- **SUPPLIED ENTRIES**:

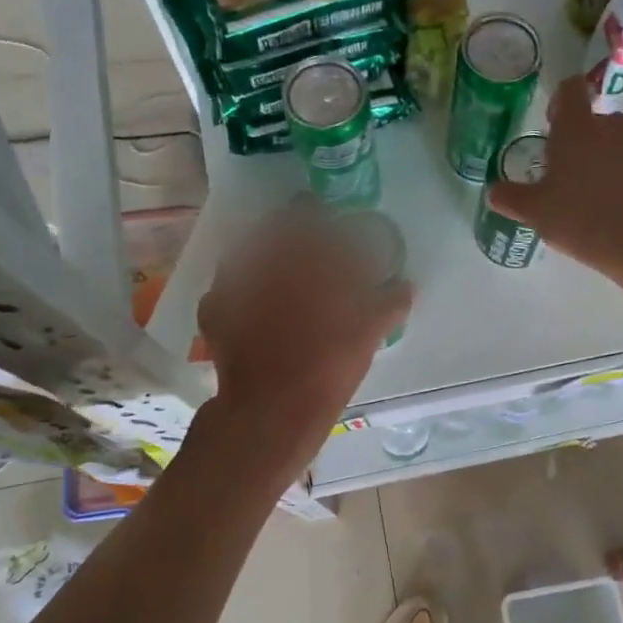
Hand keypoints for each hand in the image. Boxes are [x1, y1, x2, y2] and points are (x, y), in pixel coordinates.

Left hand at [197, 200, 412, 475]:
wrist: (271, 410)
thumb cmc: (327, 367)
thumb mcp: (368, 335)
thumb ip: (388, 304)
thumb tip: (407, 285)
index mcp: (304, 259)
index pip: (310, 215)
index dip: (318, 212)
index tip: (327, 218)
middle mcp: (264, 260)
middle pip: (274, 227)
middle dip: (291, 227)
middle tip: (306, 242)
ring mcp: (234, 283)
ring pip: (248, 252)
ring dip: (264, 253)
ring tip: (279, 273)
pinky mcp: (215, 309)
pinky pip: (229, 287)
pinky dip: (243, 290)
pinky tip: (254, 305)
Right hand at [486, 75, 622, 285]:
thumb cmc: (580, 220)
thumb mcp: (534, 213)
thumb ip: (510, 197)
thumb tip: (493, 191)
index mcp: (578, 128)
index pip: (569, 89)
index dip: (560, 103)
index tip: (554, 126)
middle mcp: (615, 126)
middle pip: (598, 122)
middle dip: (587, 142)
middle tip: (574, 178)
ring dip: (615, 162)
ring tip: (605, 199)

- **TASK BRIEF**:
Show a copy of each line from the data that includes the word "thumb".

- **TASK SOLUTION**:
thumb cmc: (327, 367)
thumb mcp: (368, 335)
thumb ip: (388, 304)
thumb tip: (407, 285)
thumb cmc: (580, 220)
thumb mcp: (534, 213)
thumb ip: (510, 197)
thumb tip: (493, 191)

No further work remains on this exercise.